Proliferation of high-resolution imaging data in recent years has led to sub-stantial improvements in the two popular approaches for analyzing shapes of data objects based on landmarks and/or continuous curves. We provide an expository account of elastic shape analysis of parametric planar curves representing shapes of two-dimensional (2D) objects by discussing its differences, and its commonalities, to the landmark-based approach. Particular attention is accorded to the role of reparameterization of a curve, which in addition to rotation, scaling and translation, represents an important shape-preserving transformation of a curve. The transition to the curve-based approach moves the mathematical setting of shape analysis from finite-dimensional non-Euclidean spaces to infinite-dimensional ones.
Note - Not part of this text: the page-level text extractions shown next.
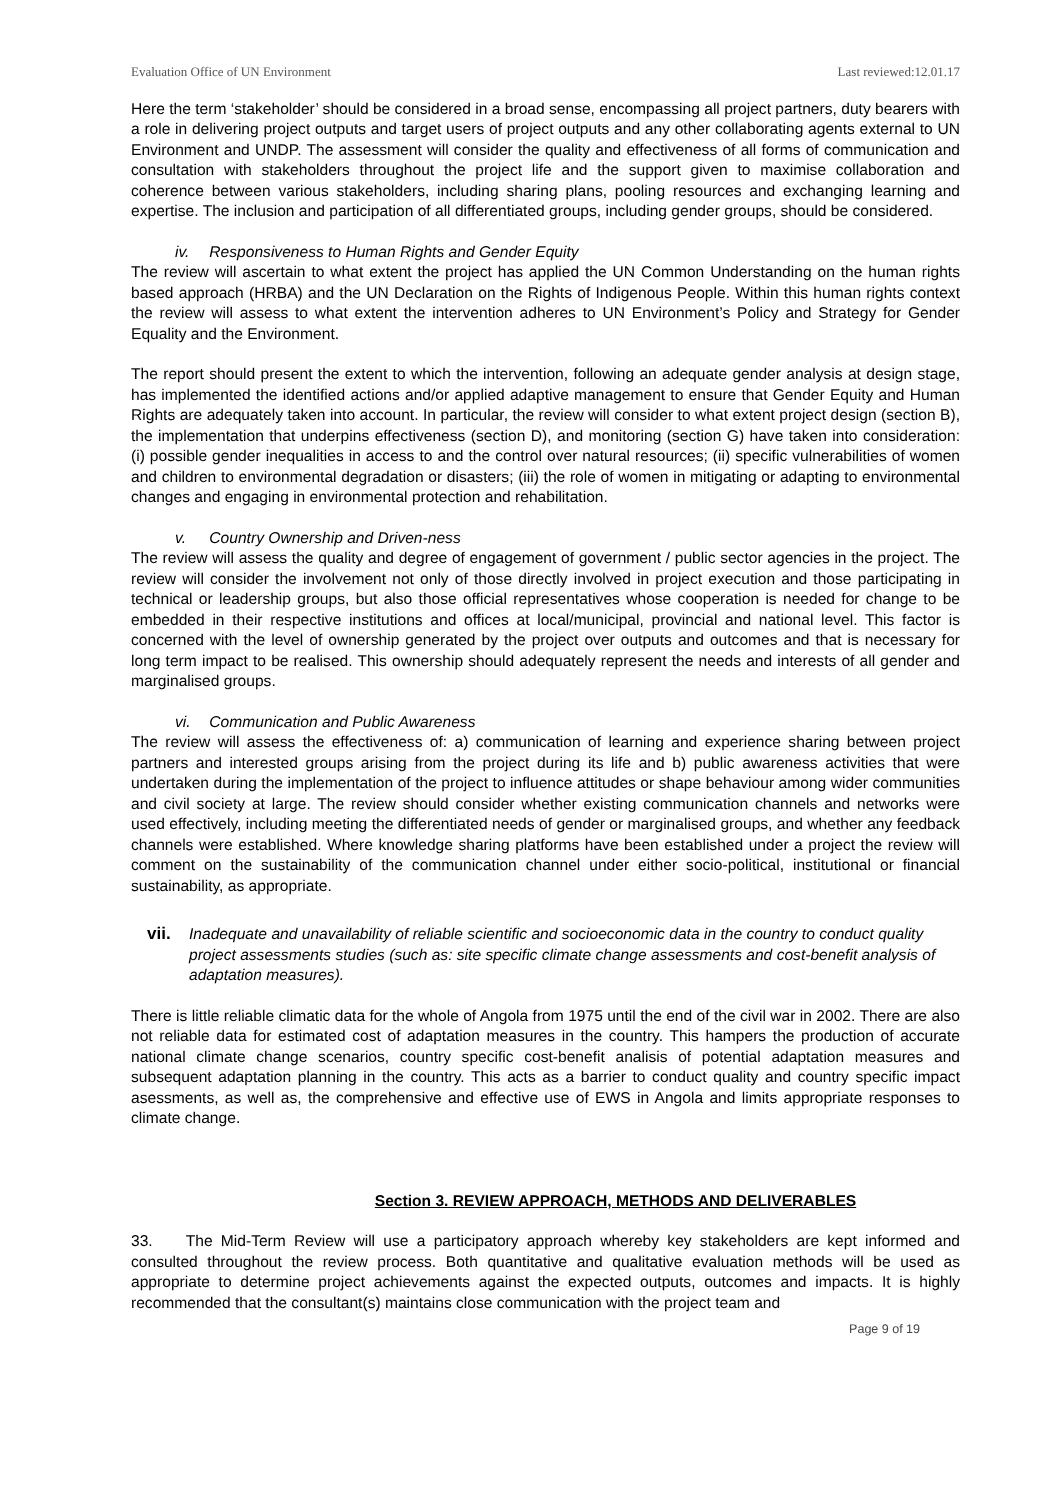Evaluation Office of UN Environment Last reviewed:12.01.17
Here the term ‘stakeholder’ should be considered in a broad sense, encompassing all project partners, duty bearers with a role in delivering project outputs and target users of project outputs and any other collaborating agents external to UN Environment and UNDP. The assessment will consider the quality and effectiveness of all forms of communication and consultation with stakeholders throughout the project life and the support given to maximise collaboration and coherence between various stakeholders, including sharing plans, pooling resources and exchanging learning and expertise. The inclusion and participation of all differentiated groups, including gender groups, should be considered.
iv. Responsiveness to Human Rights and Gender Equity
The review will ascertain to what extent the project has applied the UN Common Understanding on the human rights based approach (HRBA) and the UN Declaration on the Rights of Indigenous People. Within this human rights context the review will assess to what extent the intervention adheres to UN Environment’s Policy and Strategy for Gender Equality and the Environment.
The report should present the extent to which the intervention, following an adequate gender analysis at design stage, has implemented the identified actions and/or applied adaptive management to ensure that Gender Equity and Human Rights are adequately taken into account. In particular, the review will consider to what extent project design (section B), the implementation that underpins effectiveness (section D), and monitoring (section G) have taken into consideration: (i) possible gender inequalities in access to and the control over natural resources; (ii) specific vulnerabilities of women and children to environmental degradation or disasters; (iii) the role of women in mitigating or adapting to environmental changes and engaging in environmental protection and rehabilitation.
v. Country Ownership and Driven-ness
The review will assess the quality and degree of engagement of government / public sector agencies in the project. The review will consider the involvement not only of those directly involved in project execution and those participating in technical or leadership groups, but also those official representatives whose cooperation is needed for change to be embedded in their respective institutions and offices at local/municipal, provincial and national level. This factor is concerned with the level of ownership generated by the project over outputs and outcomes and that is necessary for long term impact to be realised. This ownership should adequately represent the needs and interests of all gender and marginalised groups.
vi. Communication and Public Awareness
The review will assess the effectiveness of: a) communication of learning and experience sharing between project partners and interested groups arising from the project during its life and b) public awareness activities that were undertaken during the implementation of the project to influence attitudes or shape behaviour among wider communities and civil society at large. The review should consider whether existing communication channels and networks were used effectively, including meeting the differentiated needs of gender or marginalised groups, and whether any feedback channels were established. Where knowledge sharing platforms have been established under a project the review will comment on the sustainability of the communication channel under either socio-political, institutional or financial sustainability, as appropriate.
vii. Inadequate and unavailability of reliable scientific and socioeconomic data in the country to conduct quality project assessments studies (such as: site specific climate change assessments and cost-benefit analysis of adaptation measures).
There is little reliable climatic data for the whole of Angola from 1975 until the end of the civil war in 2002. There are also not reliable data for estimated cost of adaptation measures in the country. This hampers the production of accurate national climate change scenarios, country specific cost-benefit analisis of potential adaptation measures and subsequent adaptation planning in the country. This acts as a barrier to conduct quality and country specific impact asessments, as well as, the comprehensive and effective use of EWS in Angola and limits appropriate responses to climate change.
Section 3. REVIEW APPROACH, METHODS AND DELIVERABLES
33. The Mid-Term Review will use a participatory approach whereby key stakeholders are kept informed and consulted throughout the review process. Both quantitative and qualitative evaluation methods will be used as appropriate to determine project achievements against the expected outputs, outcomes and impacts. It is highly recommended that the consultant(s) maintains close communication with the project team and
Page 9 of 19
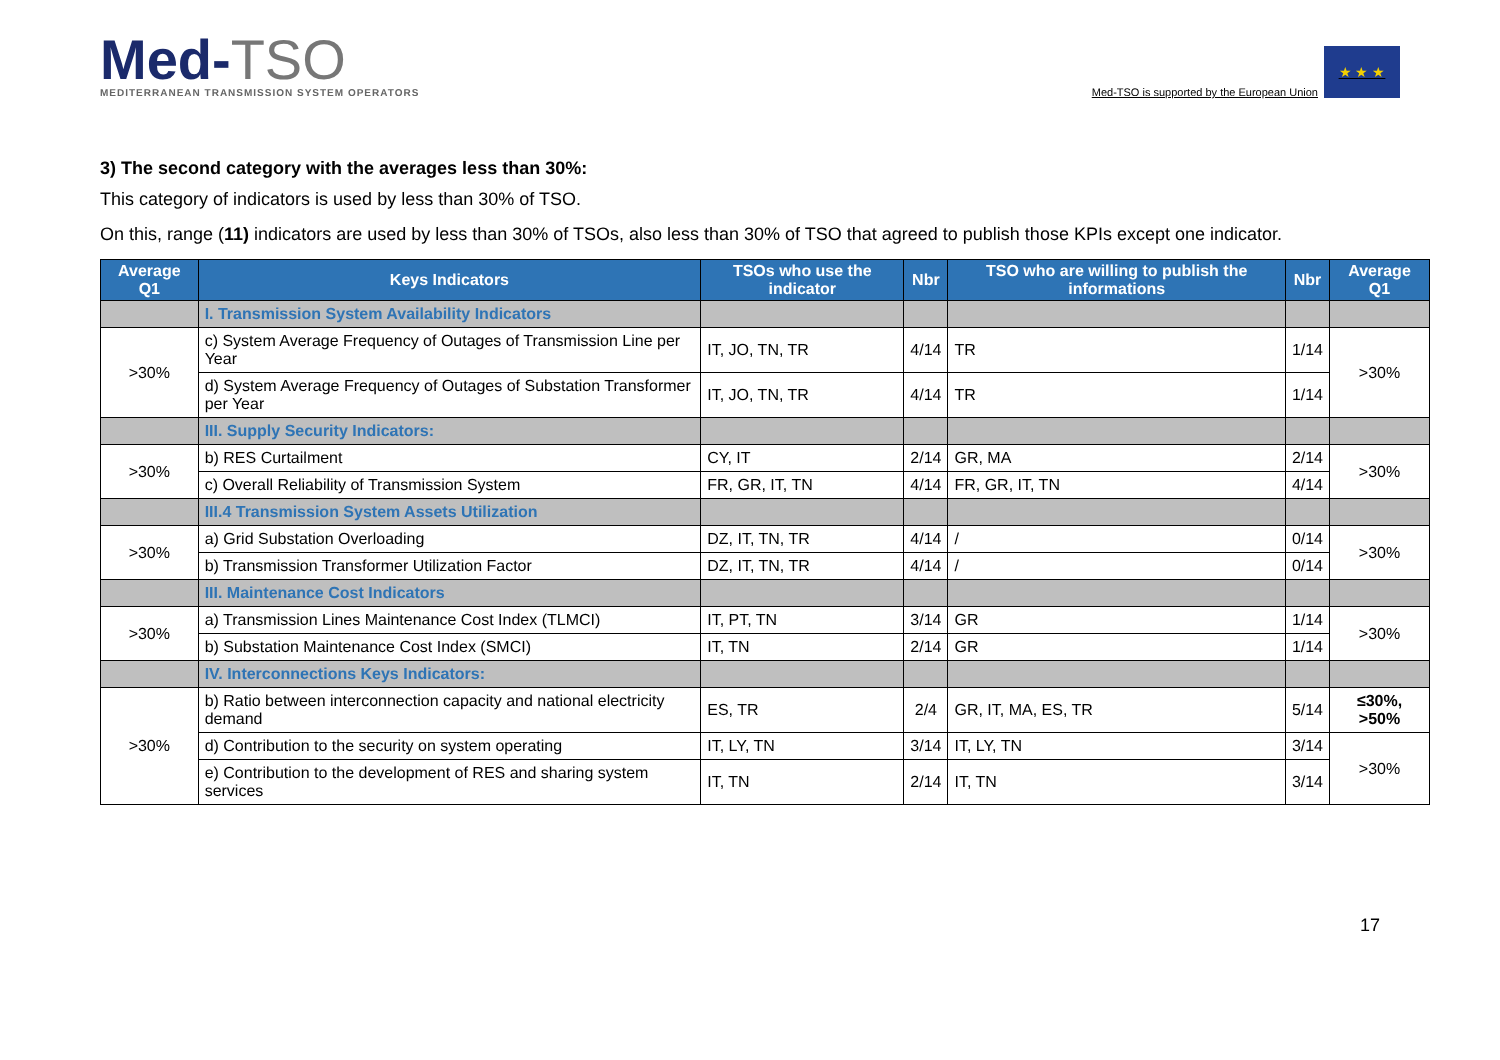Med-TSO
MEDITERRANEAN TRANSMISSION SYSTEM OPERATORS
Med-TSO is supported by the European Union
★ ★ ★
3) The second category with the averages less than 30%:
This category of indicators is used by less than 30% of TSO.
On this, range (11) indicators are used by less than 30% of TSOs, also less than 30% of TSO that agreed to publish those KPIs except one indicator.
| Average Q1 | Keys Indicators | TSOs who use the indicator | Nbr | TSO who are willing to publish the informations | Nbr | Average Q1 |
| --- | --- | --- | --- | --- | --- | --- |
| | I. Transmission System Availability Indicators | | | | | |
| >30% | c) System Average Frequency of Outages of Transmission Line per Year | IT, JO, TN, TR | 4/14 | TR | 1/14 | >30% |
| | d) System Average Frequency of Outages of Substation Transformer per Year | IT, JO, TN, TR | 4/14 | TR | 1/14 | |
| | III. Supply Security Indicators: | | | | | |
| >30% | b) RES Curtailment | CY, IT | 2/14 | GR, MA | 2/14 | >30% |
| | c) Overall Reliability of Transmission System | FR, GR, IT, TN | 4/14 | FR, GR, IT, TN | 4/14 | |
| | III.4 Transmission System Assets Utilization | | | | | |
| >30% | a) Grid Substation Overloading | DZ, IT, TN, TR | 4/14 | / | 0/14 | >30% |
| | b) Transmission Transformer Utilization Factor | DZ, IT, TN, TR | 4/14 | / | 0/14 | |
| | III. Maintenance Cost Indicators | | | | | |
| >30% | a) Transmission Lines Maintenance Cost Index (TLMCI) | IT, PT, TN | 3/14 | GR | 1/14 | >30% |
| | b) Substation Maintenance Cost Index (SMCI) | IT, TN | 2/14 | GR | 1/14 | |
| | IV. Interconnections Keys Indicators: | | | | | |
| >30% | b) Ratio between interconnection capacity and national electricity demand | ES, TR | 2/4 | GR, IT, MA, ES, TR | 5/14 | ≤30%, >50% |
| | d) Contribution to the security on system operating | IT, LY, TN | 3/14 | IT, LY, TN | 3/14 | >30% |
| | e) Contribution to the development of RES and sharing system services | IT, TN | 2/14 | IT, TN | 3/14 | |
17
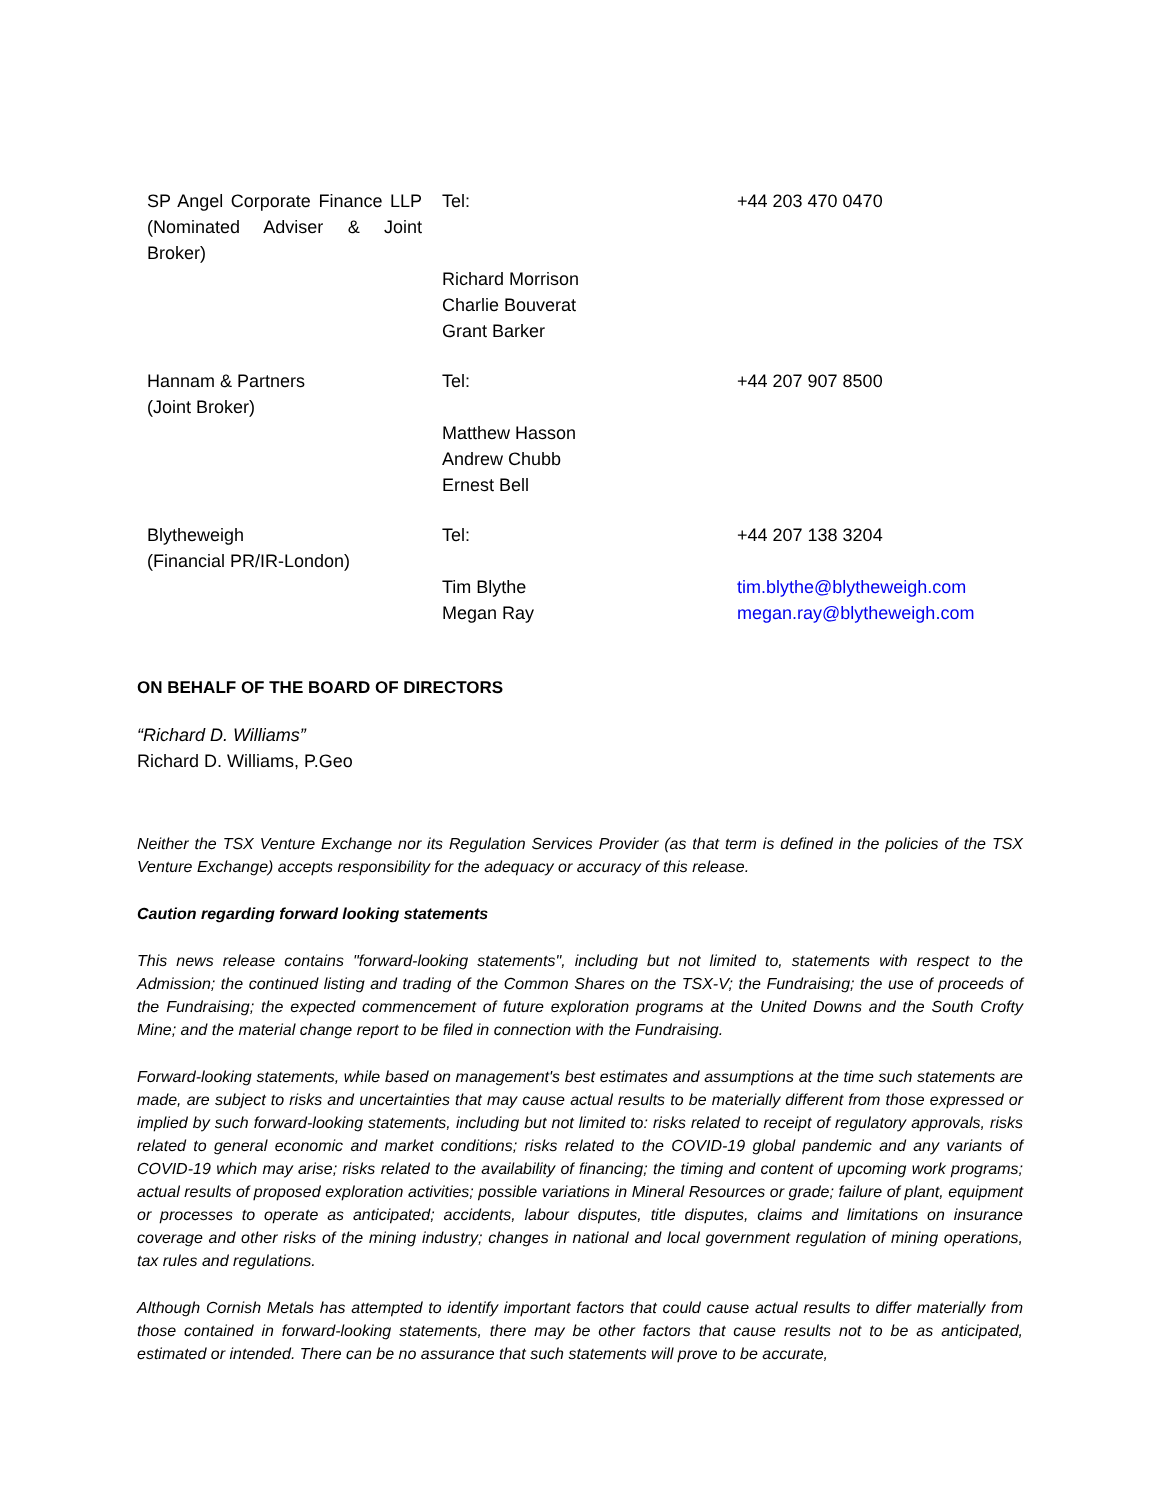| SP Angel Corporate Finance LLP (Nominated Adviser & Joint Broker) | Tel: | +44 203 470 0470 |
| | Richard Morrison Charlie Bouverat Grant Barker | |
| Hannam & Partners (Joint Broker) | Tel: | +44 207 907 8500 |
| | Matthew Hasson Andrew Chubb Ernest Bell | |
| Blytheweigh (Financial PR/IR-London) | Tel: | +44 207 138 3204 |
| | Tim Blythe Megan Ray | tim.blythe@blytheweigh.com megan.ray@blytheweigh.com |
ON BEHALF OF THE BOARD OF DIRECTORS
“Richard D. Williams”
Richard D. Williams, P.Geo
Neither the TSX Venture Exchange nor its Regulation Services Provider (as that term is defined in the policies of the TSX Venture Exchange) accepts responsibility for the adequacy or accuracy of this release.
Caution regarding forward looking statements
This news release contains "forward-looking statements", including but not limited to, statements with respect to the Admission; the continued listing and trading of the Common Shares on the TSX-V; the Fundraising; the use of proceeds of the Fundraising; the expected commencement of future exploration programs at the United Downs and the South Crofty Mine; and the material change report to be filed in connection with the Fundraising.
Forward-looking statements, while based on management's best estimates and assumptions at the time such statements are made, are subject to risks and uncertainties that may cause actual results to be materially different from those expressed or implied by such forward-looking statements, including but not limited to: risks related to receipt of regulatory approvals, risks related to general economic and market conditions; risks related to the COVID-19 global pandemic and any variants of COVID-19 which may arise; risks related to the availability of financing; the timing and content of upcoming work programs; actual results of proposed exploration activities; possible variations in Mineral Resources or grade; failure of plant, equipment or processes to operate as anticipated; accidents, labour disputes, title disputes, claims and limitations on insurance coverage and other risks of the mining industry; changes in national and local government regulation of mining operations, tax rules and regulations.
Although Cornish Metals has attempted to identify important factors that could cause actual results to differ materially from those contained in forward-looking statements, there may be other factors that cause results not to be as anticipated, estimated or intended. There can be no assurance that such statements will prove to be accurate,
We discuss some of the challenges associated with the infinite-dimensionality of the shape space, and illustrate the use of geometry-based methods in the computation of intrinsic statistical summaries and in the definition of statistical models on a 2D imaging dataset consisting of mouse vertebrae. We conclude with an overview of the current state-of-the-art in the field.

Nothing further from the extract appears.